The ancient Egyptian and Greek symbol of a snake eating its tail, Ouroboros, is also the inspiration for the three-part art installation by U-M Stamps Roman J. Witt artist-in-residence Machine Dazzle (né Matthew Flower). The resident artist works jointly with students and faculty to create a work of art: Ouroboros, a room-sized “snake” that hangs from the ceiling at UMMA’s Irving Stenn Jr. Family Gallery.
Dazzle gleaned trash from local bodies of water, trash bins, and streets, then reformed it into flowers, face-like detergent bottles, watermelons, digitally formed human genitals, and more that hang inside and spill outside the sculpture. He made the soundtrack by crushing, pouring, and tapping the found objects in water.
Fascinated by his Penny Stamps lecture at the Michigan Theater, I was eager to go to the opening. In the dusk outside the museum, the chandelier-like Ouroboros was already drawing a crowd. Once indoors, we all looked up, fascinated by the plethora of colors, shapes, and light.
Dazzle calls himself a “radical queer, emotionally driven, instinct-based concept artist and thinker trapped in the role of costume designer, sometimes”—the last because when he arrived in New York in 1994, his wearable art made such a splash that club kids and drag queens began commissioning outfits from him. More recently, he’s designed costumes for Met Gala attendees.
The Guggenheim Museum and the Rockefeller Brothers Fund commissioned his Covid-inspired Ghost Town in the Sky. His collaboration with actor, playwright, and performance artist Taylor Mac, the Pulitzer Prize–nominated performance piece Taylor Mac’s 24-Decade History of Popular Music, can be seen on Max (HBO), and costumes he created for it were displayed in his 2022 solo exhibition, Queer Maximalism x Machine Dazzle, at New York City’s Museum of Arts and Design.

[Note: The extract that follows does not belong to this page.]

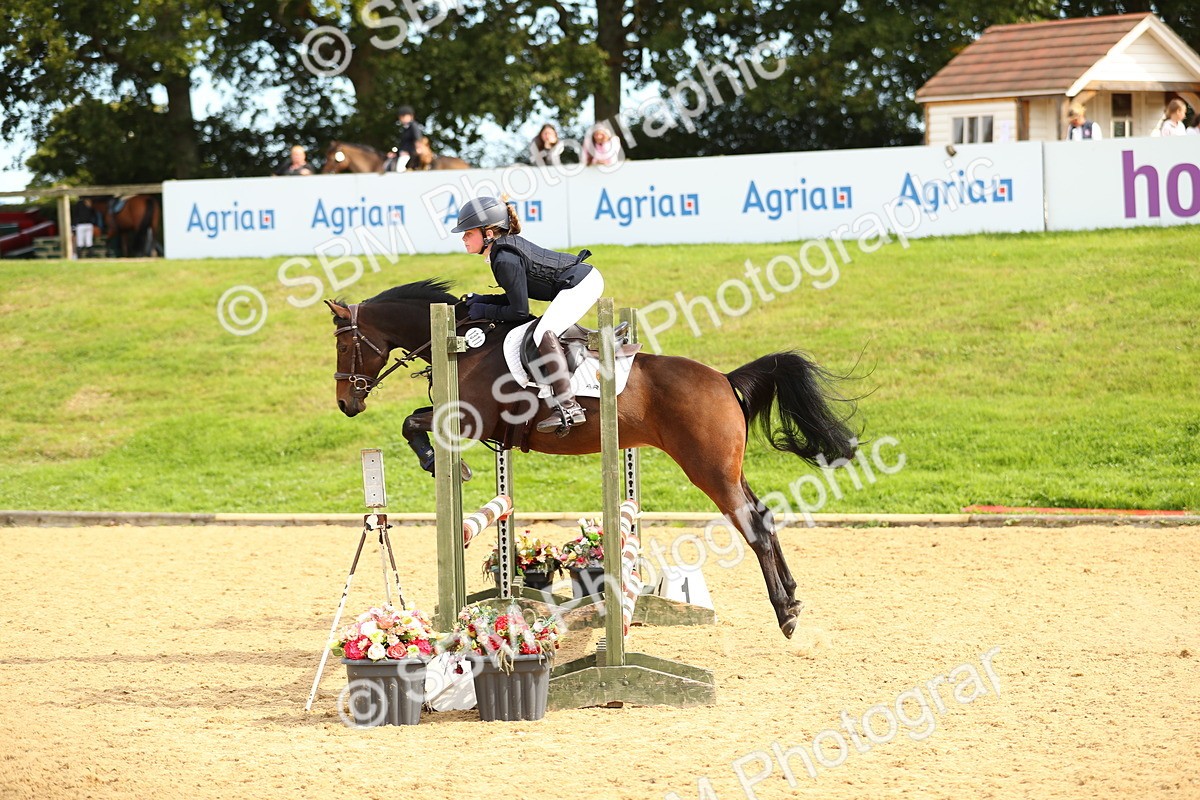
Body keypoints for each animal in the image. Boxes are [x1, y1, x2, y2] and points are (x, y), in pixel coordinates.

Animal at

At the opening, Dazzle said the message of Ouroboros is about “destroying the planet, understanding that the human race is one more of Mother Nature’s vicious cycles ravaging the earth. The destruction of dinosaurs, the Ice Age—[and now] the human race is a natural disaster. And so the Ouroboros symbolizes life and death and rebirth and eternity forever. And how we create garbage and become garbage every time we eat something. There are microplastics in all kinds of things. … If plastic water bottles float in the ocean long enough, life will start being formed around these shapes.”
Dazzle’s first act of his three-act installation followed his Penny W. Stamps lecture at the Michigan Theater on March 14, followed by a second act on May 1st where creations by U-M students on similar themes were incorporated within Ouroboros. The final act, coinciding with LGBTQ Pride Month, begins with a show on June 14, where performers will wear costumes made from the deconstruction of Ouroboros. The exhibit runs from March 14 through August 25.